*** DATASET CONTENT Section Begins ***
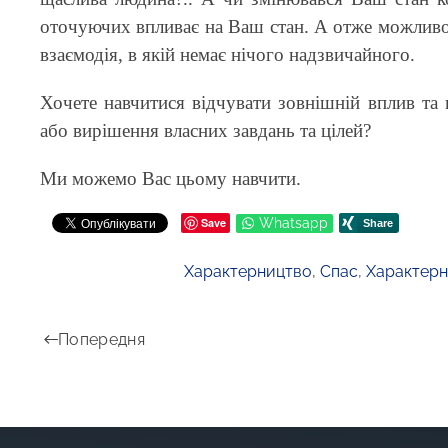
оточуючих впливає на Ваш стан. А отже можливо
взаємодія, в якій немає нічого надзвичайного.
Хочете навчитися відчувати зовнішній вплив та
або вирішення власних завдань та цілей?
Ми можемо Вас цьому навчити.
Save
Whatsapp
Характерництво
,
Спас
,
Характерн
Попередня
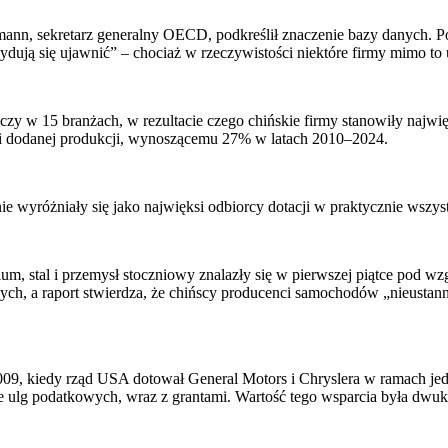
nn, sekretarz generalny OECD, podkreślił znaczenie bazy danych. Powi
cydują się ujawnić” – chociaż w rzeczywistości niektóre firmy mimo to 
zy w 15 branżach, w rezultacie czego chińskie firmy stanowiły najwię
ści dodanej produkcji, wynoszącemu 27% w latach 2010–2024.
 wyróżniały się jako najwięksi odbiorcy dotacji w praktycznie wszyst
um, stal i przemysł stoczniowy znalazły się w pierwszej piątce pod wz
ych, a raport stwierdza, że chińscy producenci samochodów „nieustan
09, kiedy rząd USA dotował General Motors i Chryslera w ramach jed
ulg podatkowych, wraz z grantami. Wartość tego wsparcia była dwuk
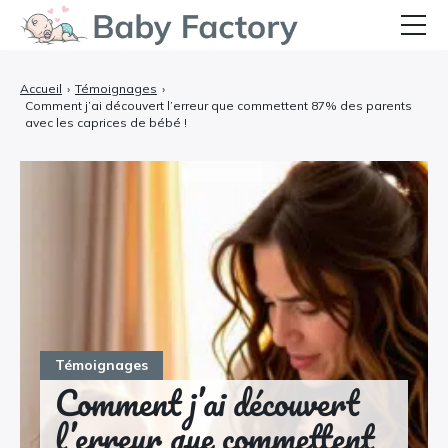
Bébé
Accueil
›
Témoignages
›
Comment j’ai découvert l’erreur que commettent 87% des parents
Grossesse et Accouchement
avec les caprices de bébé !
Allaitement et Alimentation
Santé et Soins
Équipements et Confort
Témoignages
Témoignages
Comment j’ai découvert
l’erreur que commettent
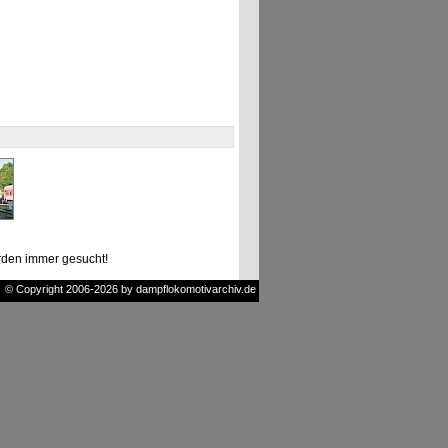
den immer gesucht!
© Copyright 2006-2026 by dampflokomotivarchiv.de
*** DATASET CONTENT Section Ends ***
THE PROBLEM:
What you write must match, line for line, the records from the line containing "або вирішення власних завдань та цілей?" through the last line, with every picture left out.

WRITTEN RESPONSE:
або вирішення власних завдань та цілей?
Ми можемо Вас цьому навчити.
Save
Whatsapp
Характерництво
,
Спас
,
Характерн
Попередня
nn, sekretarz generalny OECD, podkreślił znaczenie bazy danych. Powi
cydują się ujawnić” – chociaż w rzeczywistości niektóre firmy mimo to 
zy w 15 branżach, w rezultacie czego chińskie firmy stanowiły najwię
ści dodanej produkcji, wynoszącemu 27% w latach 2010–2024.
 wyróżniały się jako najwięksi odbiorcy dotacji w praktycznie wszyst
um, stal i przemysł stoczniowy znalazły się w pierwszej piątce pod wz
ych, a raport stwierdza, że chińscy producenci samochodów „nieustan
09, kiedy rząd USA dotował General Motors i Chryslera w ramach jed
ulg podatkowych, wraz z grantami. Wartość tego wsparcia była dwuk
Bébé
Accueil
›
Témoignages
›
Comment j’ai découvert l’erreur que commettent 87% des parents
Grossesse et Accouchement
avec les caprices de bébé !
Allaitement et Alimentation
Santé et Soins
Équipements et Confort
Témoignages
Témoignages
Comment j’ai découvert
l’erreur que commettent
den immer gesucht!
© Copyright 2006-2026 by dampflokomotivarchiv.de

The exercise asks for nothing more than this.